Transcribed page text
=== Begin Enclosure ===
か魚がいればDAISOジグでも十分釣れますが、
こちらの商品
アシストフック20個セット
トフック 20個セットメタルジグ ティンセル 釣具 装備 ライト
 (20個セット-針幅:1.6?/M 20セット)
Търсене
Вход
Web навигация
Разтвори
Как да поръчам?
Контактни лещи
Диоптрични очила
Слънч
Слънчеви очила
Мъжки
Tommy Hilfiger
=== End Enclosure ===
=== Begin Enclosure ===
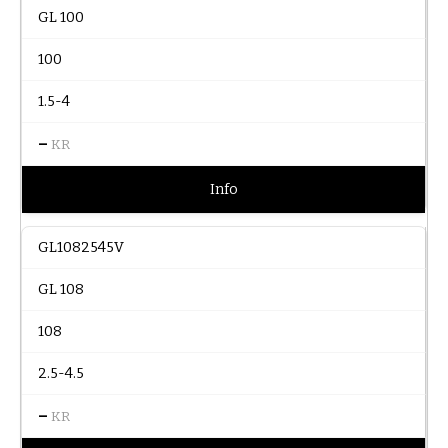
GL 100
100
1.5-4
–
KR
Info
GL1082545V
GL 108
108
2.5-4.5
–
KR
=== End Enclosure ===
=== Begin Enclosure ===
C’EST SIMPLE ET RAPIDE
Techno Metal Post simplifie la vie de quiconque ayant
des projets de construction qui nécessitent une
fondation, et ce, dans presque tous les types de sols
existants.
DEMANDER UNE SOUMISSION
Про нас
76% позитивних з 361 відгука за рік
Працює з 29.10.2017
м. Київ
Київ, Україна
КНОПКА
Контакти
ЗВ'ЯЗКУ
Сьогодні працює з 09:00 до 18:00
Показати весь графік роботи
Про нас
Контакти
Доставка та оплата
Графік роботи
=== End Enclosure ===
EXERCISE GOAL: Number the lines of the material in a list, starting at the line containing "か魚がいればDAISOジグでも十分釣れますが、" and ending at the line containing "Tommy Hilfiger". Include both of those lines and leave out any blank lines.

ANSWER:
1. か魚がいればDAISOジグでも十分釣れますが、
2. こちらの商品
3. アシストフック20個セット
4. トフック 20個セットメタルジグ ティンセル 釣具 装備 ライト
5.  (20個セット-針幅:1.6?/M 20セット)
6. Търсене
7. Вход
8. Web навигация
9. Разтвори
10. Как да поръчам?
11. Контактни лещи
12. Диоптрични очила
13. Слънч
14. Слънчеви очила
15. Мъжки
16. Tommy Hilfiger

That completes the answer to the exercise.